Gotcha. Perfect. That sounds very interesting. And hopefully it’ll get turned into a movie too.

Jason Pargin 

They’re having those discussions with whoever, you never know.

Ashley 

Yeah, yeah. So, I just like to wrap up the interview. And I really appreciate all your time. We’ve gone way past sort of what I had promised to keep this interview at. And I do really appreciate it, Ben, lots of great information. I’d like to end the interview just by asking the guests. Is there anything you’ve seen recently that you can recommend to our most extreme writing audience, anything you’ve been watching on HBO, Netflix, Hulu, that folks might get something out of?

Jason Pargin 

Has any of your previous guests mentioned the movie Last Stop in Yuma county?

Ashley 

No, actually, and that one has actually come across the on my podcast. Some of the publicists have said that, have you seen the movie and you thought it was real good?

Jason Pargin 

Yeah, it is in the style of there was a wave of crime movies that came out in the 90s, after Pulp Fiction came out where they were these very clever, tightly wound, small, gritty, Ryan movies that most of them were bad.
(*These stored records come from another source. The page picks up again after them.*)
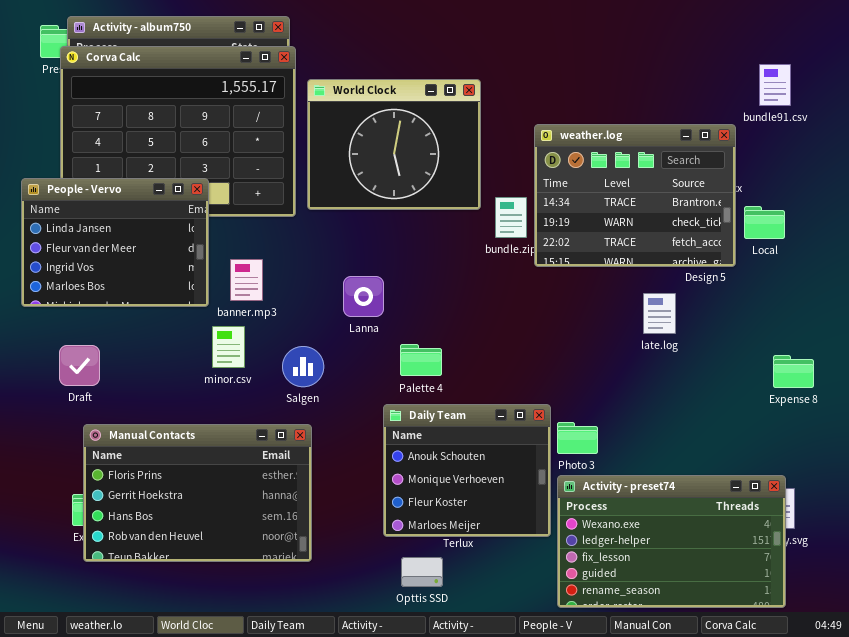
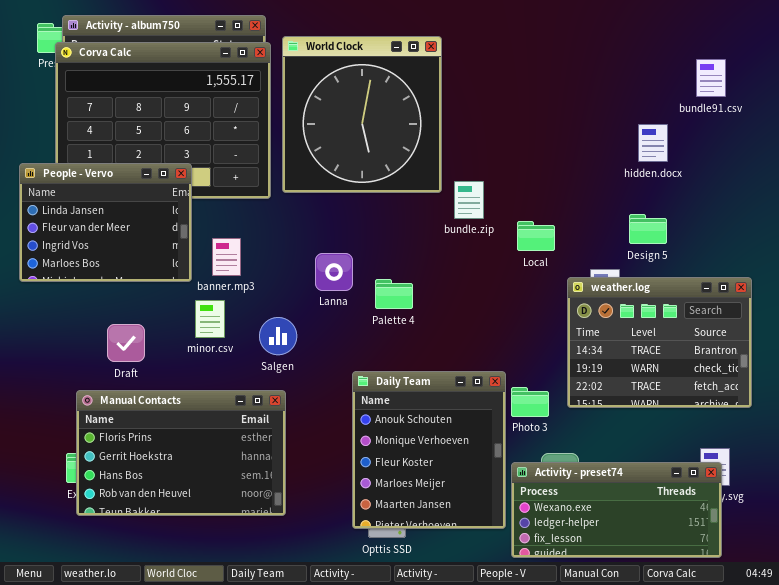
World Clock: [307,79,481,210] -> [282,36,442,193], resized
weather.log: [534,124,736,267] -> [567,277,752,408], moved
Local: [744,206,785,239] -> [517,221,555,251], moved
Palette 4: [400,344,442,376] -> [375,279,413,309], moved
Draft: [59,345,100,386] -> [107,324,145,362], moved
Daily Team: [383,404,551,537] -> [352,371,506,529], resized
Activity - preset74: [557,475,786,608] -> [511,462,722,558], resized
But it was an era of filmmaking that was very, very unique and cover and wedding and the plots are very like, entangled. And there’s lots of twists and setups and payoffs. And so, this one star is Jim Cummings, an actor that I like a whole lot. And it is one of the best executions of that premise where it starts. It’s very simple, where some people have robbed a bank, and they have stopped at a gas station in Yuma County, Arizona. And the series of strangers show up there because they are out of gas and the gas station, meaning it is out of their tankers are waiting for a gas truck to show up. So, everybody stops there. They’re having to just stop and wait for this gas truck to show up. And then all of these different people and different agendas start to reveal themselves. And it is a very tightly wound, very tense thriller, and it becomes clear very early that most of these people are not going to survive this situation. That is great. It’s like a perfect 90 minutes. And it’s very, there’s not a wasted second in it. Every shot is a little bit creative. Every character is colorful. Yeah. I think nobody is watching. It’s on streaming. Okay. I think hardly anybody has seen it. Please go give them some of your money.

Ashley 

Yeah, yeah. Perfect. I’ll have to check that out. So obviously, we can find you on Tik Tok. But where else are you active? Twitter, Instagram, Facebook, I will link directly to your Tik Tok channel so people can just click over to that but any of these other social media networks where you’re active where people can find you.

Jason Pargin 

My username is JasonKPargin on all of them on not just on Tik Tok, but also that same username, you’re going to show them on tick tock that also works on Twitter threads, blue sky, Instagram, YouTube…Substack I’m on I’m on all of them in case one gets shut down. I will just move to the next.

Ashley 

Gotcha. Gotcha. Well, Jason, again, I really appreciate it. I apologize for going so far over, you did warn me that the interview would go long, lots of good information. Thank you very much. Good luck on this new book and good luck, all your future projects as well.

Jason Pargin 

Thank you.

Ashley 

Thank you. We’ll talk to you later. Bye.